Traffic to our website spiked over the weekend after Mikko Hyppönen, a well-known security researcher and influencer, mentioned Steel Root in a thread on GDPR that got over half a million views on Twitter.
“Steel Root is the first security company that I know that’s blocking access to their site from EU, because of GDPR.” – @mikko May 5, 2018
This sparked a conversation, in the context of other reactions to GDPR, about how companies are responding to the new data privacy laws that go into effect later this month.
Steel Root has been blocking visitors to our website from outside of the US since 2015, as an easy way to reduce the automated attacks on our WordPress website. Because our customers are all within the United States, it didn’t seem to pose a problem.
The GDPR is vague in its definitions of what constitutes personal data. And the fact that we were already blocking non-US visitors fit with our strategy of minimizing the amount of potentially-identifiable data we collect and store.

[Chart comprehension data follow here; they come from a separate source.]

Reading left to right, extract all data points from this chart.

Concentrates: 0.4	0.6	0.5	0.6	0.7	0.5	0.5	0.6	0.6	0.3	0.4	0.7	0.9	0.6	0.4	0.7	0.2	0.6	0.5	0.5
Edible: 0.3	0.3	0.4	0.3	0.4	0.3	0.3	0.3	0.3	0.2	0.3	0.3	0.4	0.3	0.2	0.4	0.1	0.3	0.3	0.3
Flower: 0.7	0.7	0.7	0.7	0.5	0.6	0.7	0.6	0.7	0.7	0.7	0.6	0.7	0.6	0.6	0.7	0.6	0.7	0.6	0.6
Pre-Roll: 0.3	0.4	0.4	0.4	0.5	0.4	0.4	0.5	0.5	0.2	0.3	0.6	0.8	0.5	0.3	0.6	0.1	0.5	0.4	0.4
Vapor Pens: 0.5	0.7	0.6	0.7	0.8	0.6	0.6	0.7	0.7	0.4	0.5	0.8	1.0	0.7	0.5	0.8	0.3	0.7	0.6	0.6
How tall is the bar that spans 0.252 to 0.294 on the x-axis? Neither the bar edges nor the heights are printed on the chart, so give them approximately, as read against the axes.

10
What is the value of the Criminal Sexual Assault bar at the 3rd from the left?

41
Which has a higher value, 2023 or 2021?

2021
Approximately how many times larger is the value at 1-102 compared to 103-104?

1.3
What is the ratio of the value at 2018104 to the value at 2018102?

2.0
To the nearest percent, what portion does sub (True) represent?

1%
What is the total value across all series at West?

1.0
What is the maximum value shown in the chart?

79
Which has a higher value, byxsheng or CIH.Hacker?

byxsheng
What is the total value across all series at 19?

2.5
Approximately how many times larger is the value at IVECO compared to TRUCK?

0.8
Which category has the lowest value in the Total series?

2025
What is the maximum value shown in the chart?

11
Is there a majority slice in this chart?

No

- Geo-blocking by itself is not a valid GDPR strategy, since GDPR covers EU persons regardless of where they’re physically located. The personal data of an EU citizen living in Boston is covered under GDPR. (edit: this may be an false interpretation of the GDPR, which refers to “subjects,” not “citizens.”)
- We were reminded by Jesper Lund, the chairman of a digital rights organization in Denmark, that Recital 23 of the GDPR makes allowances for a company’s intention when offering goods or services when the company is based outside of the EU. Which is to say that if our website does not obviously market to EU persons — as evident, Recital 23 says, by the availability of the website in European languages or the ability to pay for goods or services with Euros — then our intention to not market goods and services to EU persons may exempt us from certain requirements under GDPR, presumably even if we did unintentionally collect personal data (say, through a EU citizen signing up for our newsletter).
As US companies attempt to navigate GDPR, especially those who don’t have specialized legal counsel or privacy experts on staff, I suspect that making a good-faith effort to engage with the law is an important first step. It seems doubtful that regulators will seek to make an example of small- and medium-sized US companies who are not intentionally collecting data on EU persons.
Is blocking European visitors to your website a valid GDPR strategy? Probably not, though if your company does not do business in Europe, you could be forgiven for not fully understanding the grey areas of GDPR. There is, however, a general imperative to get behind: to design for privacy in our business practices.
Privacy is a human right. All companies have a responsibility to practice sound data governance. And if these haven’t been priorities in the past, GDPR is a good reason to get started.